BRUSSELS, April 29 (EUROPA PRESS) –
The Twenty-seven have given the final green light this Monday to the new EU fiscal rules, which, after four years frozen by the pandemic, will once again limit the debt and deficit of the Member States, although in a more flexible way and adapted to the situation by country. The rules will come into force this Tuesday, coinciding with their publication in the Official Gazette.
This review includes the reform of the regulation on the preventive and corrective arms and the new directive on the requirements for the budgetary frameworks of the Member States.
The objective of this reform is to reduce debt ratios and deficits in a gradual, realistic, sustained and growth-friendly manner, while protecting reforms and investment in strategic areas such as digital, green, social or defending. Furthermore, the new framework will provide adequate scope for countercyclical policies and address macroeconomic imbalances.
Now, each Member State will have to present its first national plans by September 20, 2024, while the Commission, for its part, will present a ‘reference trajectory’ (previously called ‘technical trajectory’) to countries where public debt exceeds 60% of the gross domestic product (GDP) or the public deficit is above 3% of GDP, as is the case of Spain.
The baseline path will indicate how Member States can ensure that, at the end of a four-year fiscal adjustment period, public debt is on a plausible downward trajectory or remains at prudent levels in the medium term.
Furthermore, a Member State may request the submission of a revised national plan if there are objective circumstances that prevent its implementation, even if there is a change of government.
Based on the Commission’s reference trajectory, EU countries will outline their fiscal adjustment, expressed in net spending trajectories in their national medium-term fiscal structural plans, which must be approved by the Council.
The new rules will further encourage structural reforms and public investments for sustainability and growth and Member States will be able to request an extension of the fiscal adjustment period from four years to a maximum of seven years, if they carry out certain reforms and investments that improve resilience and growth potential and support fiscal sustainability and address common EU priorities.

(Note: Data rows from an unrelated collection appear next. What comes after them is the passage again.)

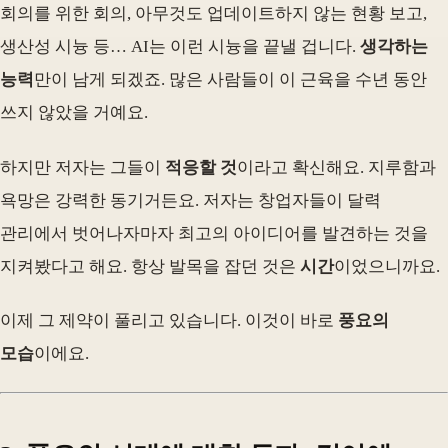
회의를 위한 회의, 아무것도 업데이트하지 않는 현황 보고,
생산성 시늉 등… AI는 이런 시늉을 끝낼 겁니다.
생각하는
능력
만이 남게 되겠죠. 많은 사람들이 이 근육을 수년 동안
쓰지 않았을 거예요.
하지만 저자는 그들이
적응할 것
이라고 확신해요. 지루함과
욕망은 강력한 동기거든요. 저자는 창업자들이 달력
관리에서 벗어나자마자 최고의 아이디어를 발견하는 것을
지켜봤다고 해요. 항상 발목을 잡던 것은
시간
이었으니까요.
이제 그 제약이 풀리고 있습니다. 이것이 바로
풍요의
모습
이에요.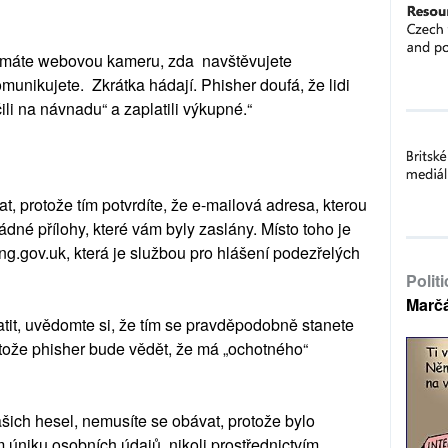
 máte webovou kameru, zda navštěvujete
munikujete. Zkrátka hádají. Phisher doufá, že lidi
li na návnadu“ a zaplatili výkupné.“
, protože tím potvrdíte, že e-mailová adresa, kterou
 žádné přílohy, které vám byly zaslány. Místo toho je
g.gov.uk, která je službou pro hlášení podezřelých
Polit
Marč
it, uvědomte si, že tím se pravděpodobně stanete
otože phisher bude vědět, že má „ochotného“
šich hesel, nemusíte se obávat, protože bylo
 úniku osobních údajů, nikoli prostřednictvím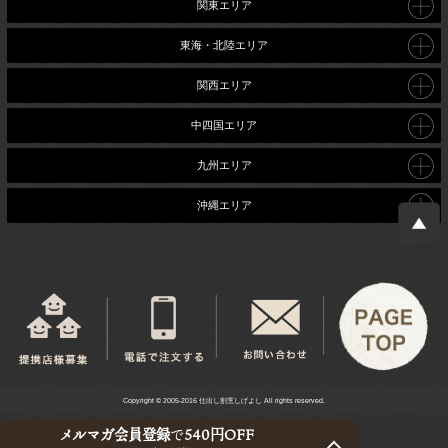
関東エリア
東海・北陸エリア
関西エリア
中四国エリア
九州エリア
沖縄エリア
Copyright © 2005-2016 仕出し割烹しげよし All rights reserved.
メルマガ会員登録
で
540円OFF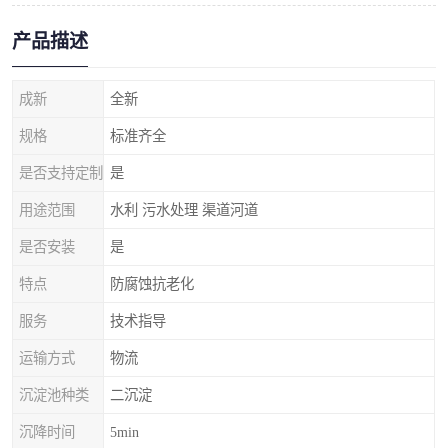
产品描述
成新
全新
规格
标准齐全
是否支持定制
是
用途范围
水利 污水处理 渠道河道
是否安装
是
特点
防腐蚀抗老化
服务
技术指导
运输方式
物流
沉淀池种类
二沉淀
沉降时间
5min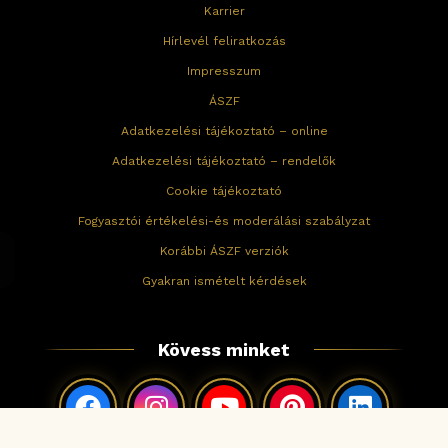
Karrier
Hírlevél feliratkozás
Impresszum
ÁSZF
Adatkezelési tájékoztató – online
Adatkezelési tájékoztató – rendelők
Cookie tájékoztató
Fogyasztói értékelési-és moderálási szabályzat
Korábbi ÁSZF verziók
Gyakran ismételt kérdések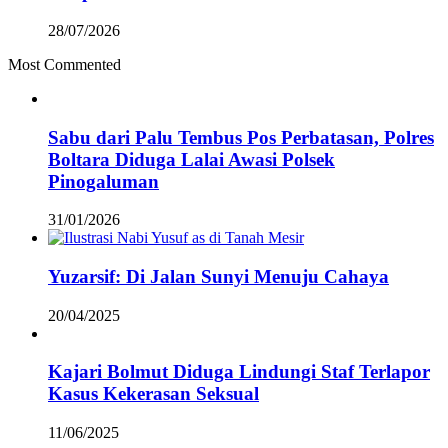
28/07/2026
Most Commented
Sabu dari Palu Tembus Pos Perbatasan, Polres
Boltara Diduga Lalai Awasi Polsek
Pinogaluman
31/01/2026
Yuzarsif: Di Jalan Sunyi Menuju Cahaya
20/04/2025
Kajari Bolmut Diduga Lindungi Staf Terlapor
Kasus Kekerasan Seksual
11/06/2025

These include achieving a just, green and digital transition, ensuring energy security, strengthening social and economic resilience and, where necessary, developing defense capabilities.
Countries with excessive debt will be subject to safeguard rules that will require them, among other things, to reduce their debt by an average of 1% per year if they exceed 90% of GDP, and by 0.5% per year on average if their debt is between 60% and 90% of GDP, less restrictive provisions than the current requirement that each country must reduce debt annually by 1/20 of the excess above 60%.
If a country’s deficit exceeds 3% of GDP, the requirement will be to reduce it during periods of growth to a level of 1.5% of GDP, in order to create a spending cushion for difficult economic conditions. Other numerical benchmarks for how much the deficit should be reduced per year will also apply.
A country with excess debt will not be required to reduce it to less than 60% at the end of the plan’s period of years, but must have debt that is considered to be on a “plausible downward trajectory.”